Dataset entries

══════════════════════════════

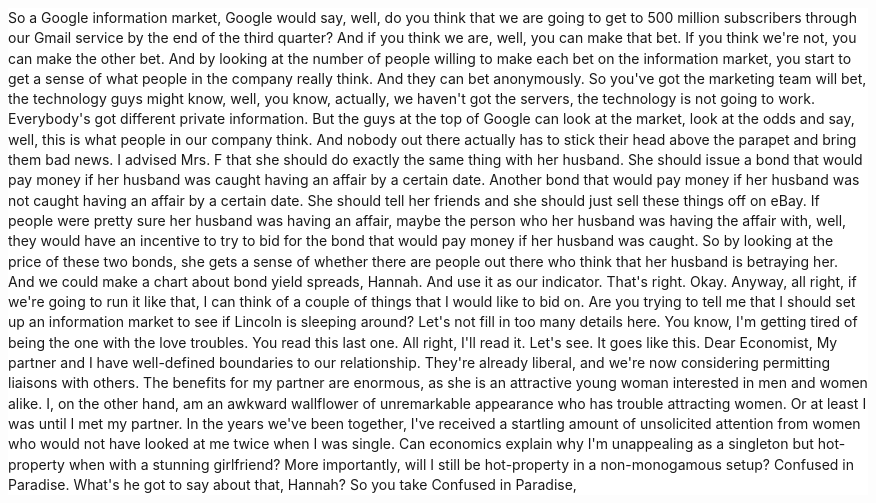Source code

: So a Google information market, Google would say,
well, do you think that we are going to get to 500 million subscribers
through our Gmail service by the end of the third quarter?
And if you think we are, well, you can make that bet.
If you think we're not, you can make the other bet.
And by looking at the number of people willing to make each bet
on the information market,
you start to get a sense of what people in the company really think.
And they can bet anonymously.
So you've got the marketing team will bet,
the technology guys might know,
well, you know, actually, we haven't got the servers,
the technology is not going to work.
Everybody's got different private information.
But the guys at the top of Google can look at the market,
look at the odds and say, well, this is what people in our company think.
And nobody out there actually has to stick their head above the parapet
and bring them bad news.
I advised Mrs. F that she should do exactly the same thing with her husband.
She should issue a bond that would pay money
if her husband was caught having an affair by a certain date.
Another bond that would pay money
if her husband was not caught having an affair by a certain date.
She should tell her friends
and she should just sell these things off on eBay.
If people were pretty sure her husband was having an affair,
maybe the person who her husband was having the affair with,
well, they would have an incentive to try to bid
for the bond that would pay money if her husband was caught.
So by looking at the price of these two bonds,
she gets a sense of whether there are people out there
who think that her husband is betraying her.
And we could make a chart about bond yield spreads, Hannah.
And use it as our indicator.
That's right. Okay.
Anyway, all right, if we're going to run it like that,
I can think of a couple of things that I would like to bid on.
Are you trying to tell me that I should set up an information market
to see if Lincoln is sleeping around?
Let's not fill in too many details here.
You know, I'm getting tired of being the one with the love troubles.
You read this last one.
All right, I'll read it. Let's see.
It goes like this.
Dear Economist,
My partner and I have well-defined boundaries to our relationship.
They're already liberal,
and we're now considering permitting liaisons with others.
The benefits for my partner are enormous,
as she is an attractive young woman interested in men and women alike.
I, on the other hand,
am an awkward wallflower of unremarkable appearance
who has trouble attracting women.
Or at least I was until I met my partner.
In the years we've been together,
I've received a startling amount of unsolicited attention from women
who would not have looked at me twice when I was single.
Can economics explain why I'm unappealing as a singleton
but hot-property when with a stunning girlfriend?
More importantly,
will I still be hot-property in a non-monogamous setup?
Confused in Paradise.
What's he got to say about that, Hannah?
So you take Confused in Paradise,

══════════════════════════════

■ WHAT THE EXERCISE ASKS ■
Reproduce the lines from the one containing "So a Google" through the one containing "well, you know, actually, we", both included, switching "information market" to "prediction market" and leaving everything else unchanged.

■ EXERCISE RESPONSE ■
: So a Google prediction market, Google would say,
well, do you think that we are going to get to 500 million subscribers
through our Gmail service by the end of the third quarter?
And if you think we are, well, you can make that bet.
If you think we're not, you can make the other bet.
And by looking at the number of people willing to make each bet
on the prediction market,
you start to get a sense of what people in the company really think.
And they can bet anonymously.
So you've got the marketing team will bet,
the technology guys might know,
well, you know, actually, we haven't got the servers,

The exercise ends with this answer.